*Task directions*
From the listing below, pick out every line containing the string "elev".

start Source records

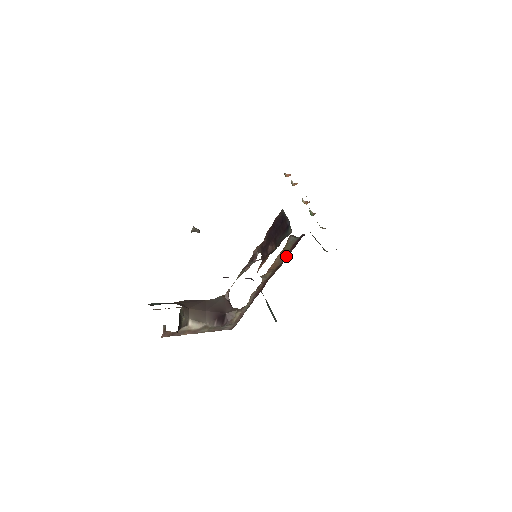
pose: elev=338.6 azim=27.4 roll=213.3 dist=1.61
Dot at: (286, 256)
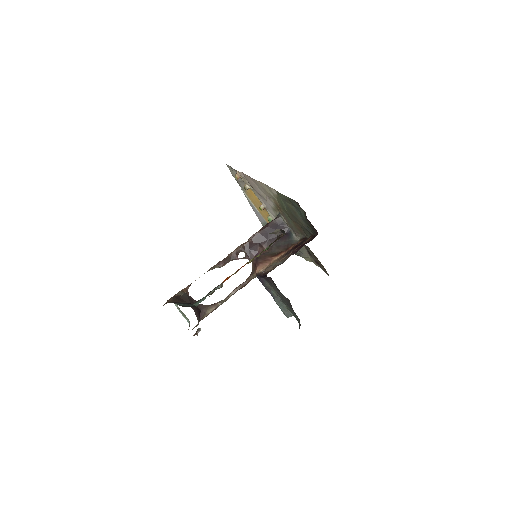
Dot at: occluded
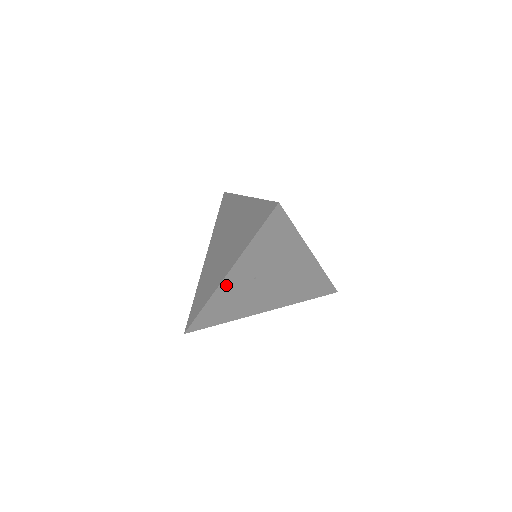
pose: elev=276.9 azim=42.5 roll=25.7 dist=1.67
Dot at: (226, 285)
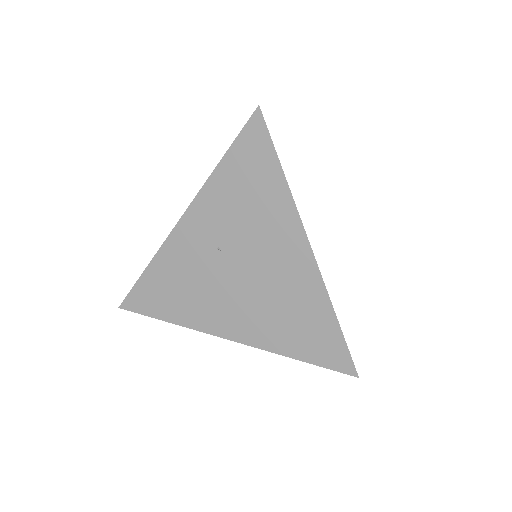
Dot at: (179, 240)
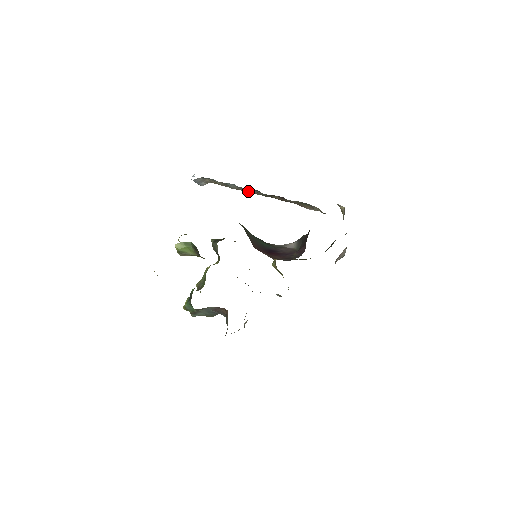
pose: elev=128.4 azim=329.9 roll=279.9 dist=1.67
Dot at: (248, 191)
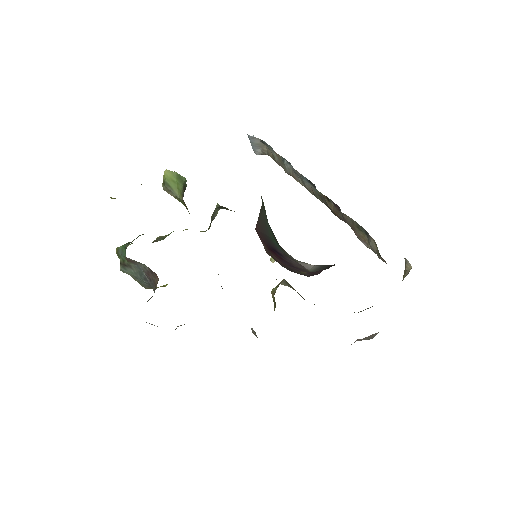
Dot at: (302, 182)
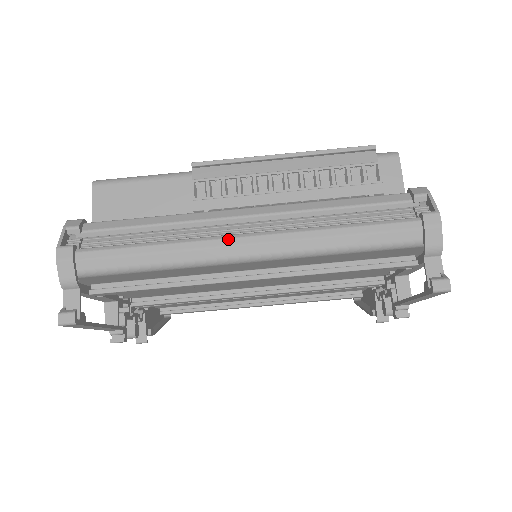
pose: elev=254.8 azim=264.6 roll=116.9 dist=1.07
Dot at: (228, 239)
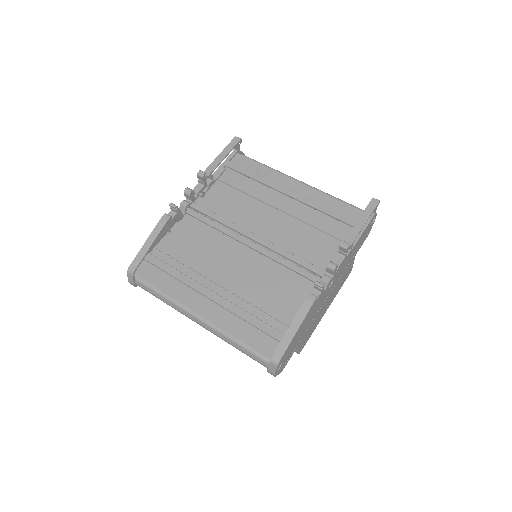
Dot at: occluded
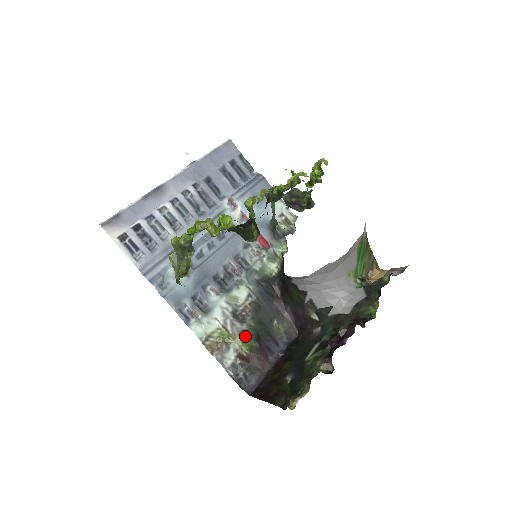
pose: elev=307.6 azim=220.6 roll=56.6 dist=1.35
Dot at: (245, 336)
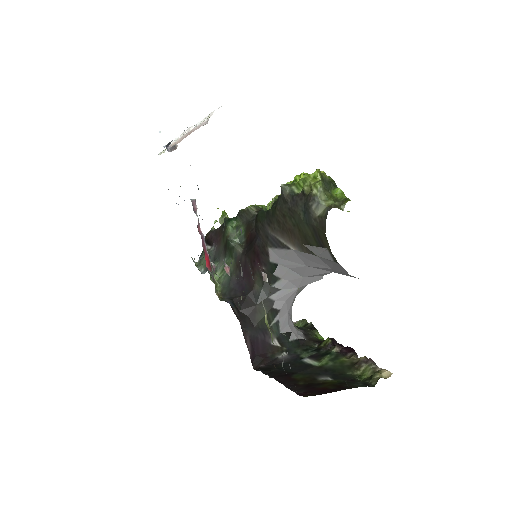
Dot at: occluded
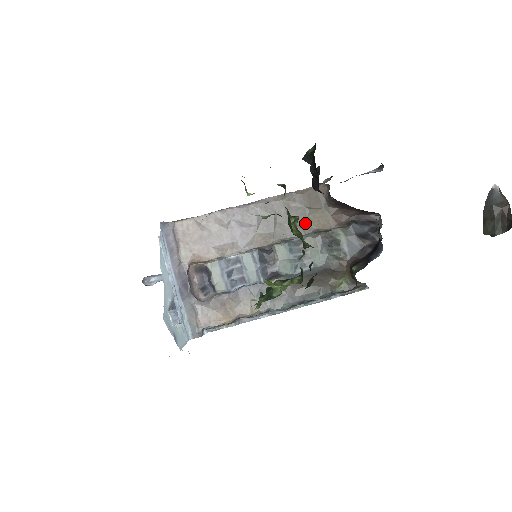
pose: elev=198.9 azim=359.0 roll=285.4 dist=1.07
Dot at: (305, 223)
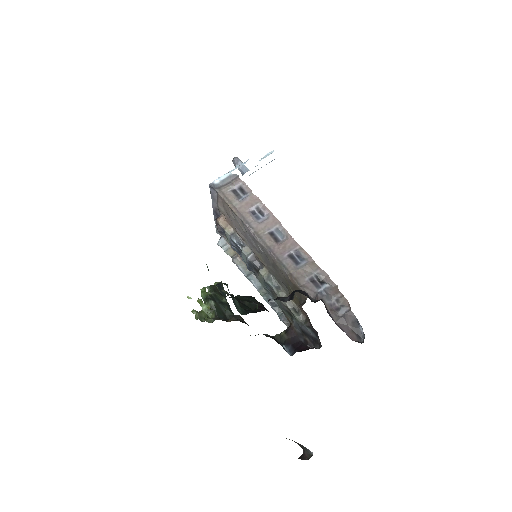
Dot at: (286, 287)
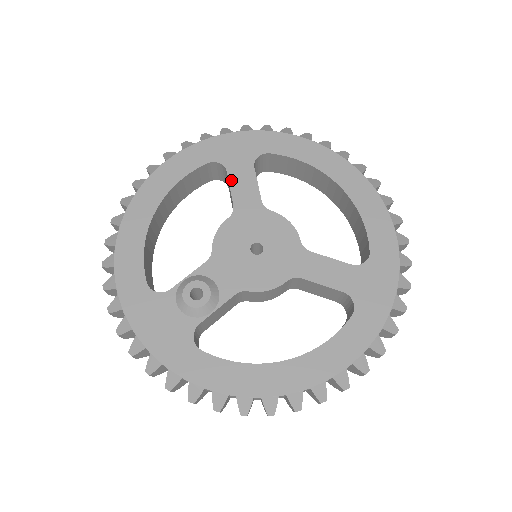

end Source records

*Full answer*
pose: elev=338.6 azim=27.4 roll=213.3 dist=1.61
pose: elev=276.9 azim=42.5 roll=25.7 dist=1.67
pose: elev=128.4 azim=329.9 roll=279.9 dist=1.67
pose: elev=254.8 azim=264.6 roll=116.9 dist=1.07
pose: elev=307.6 azim=220.6 roll=56.6 dist=1.35
pose: elev=198.9 azim=359.0 roll=285.4 dist=1.07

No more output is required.